**How to complete this task**
Please count the lines below that contain the word "What", treating uppercase and lowercase as different. Reply with the number only.

**Given records**
********************

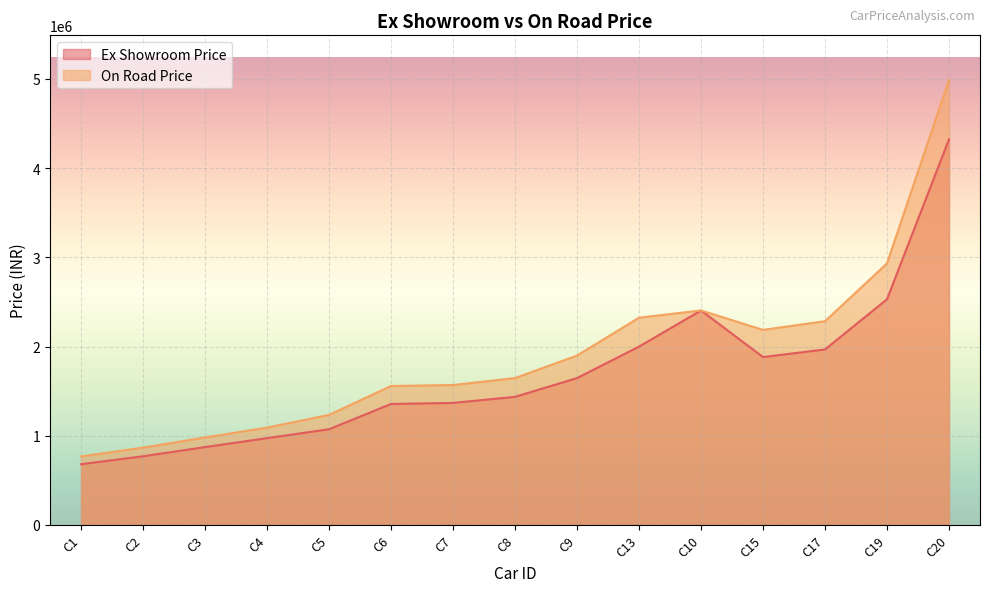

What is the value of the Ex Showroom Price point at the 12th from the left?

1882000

********************

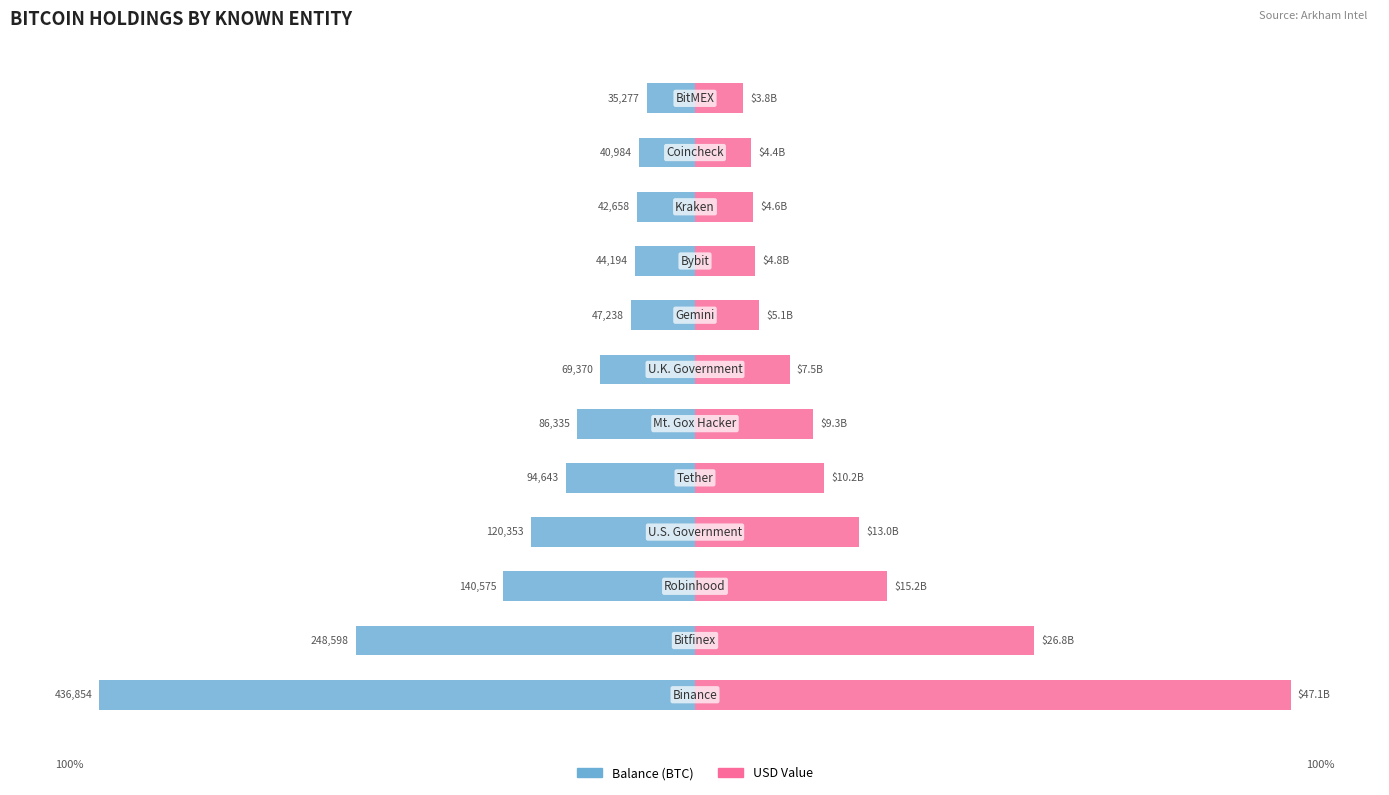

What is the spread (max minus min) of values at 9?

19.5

********************

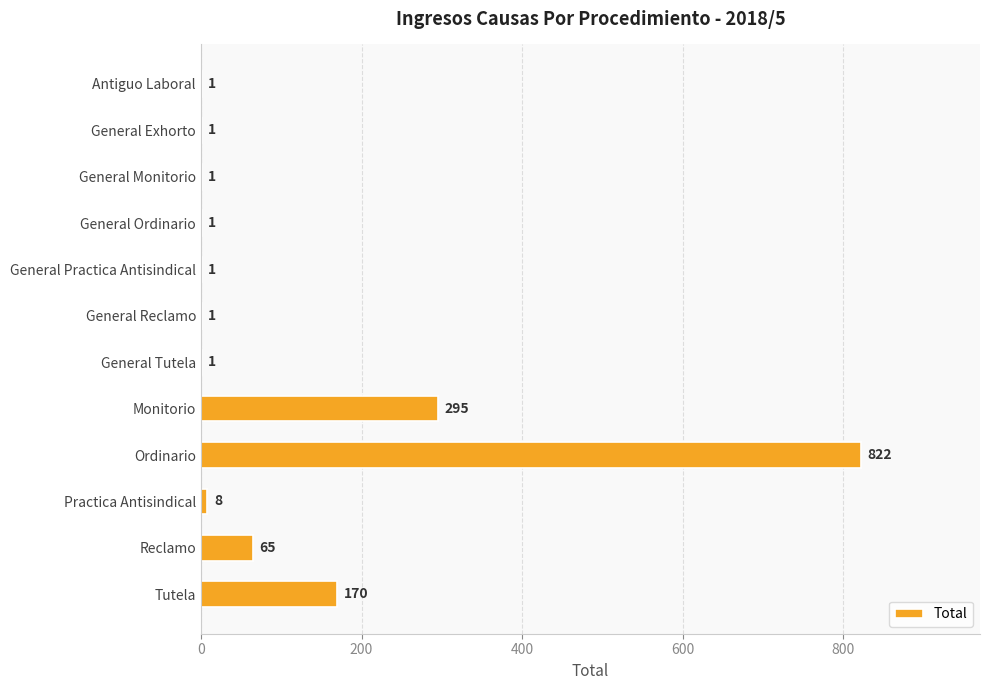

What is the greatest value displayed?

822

********************

**Solution**
3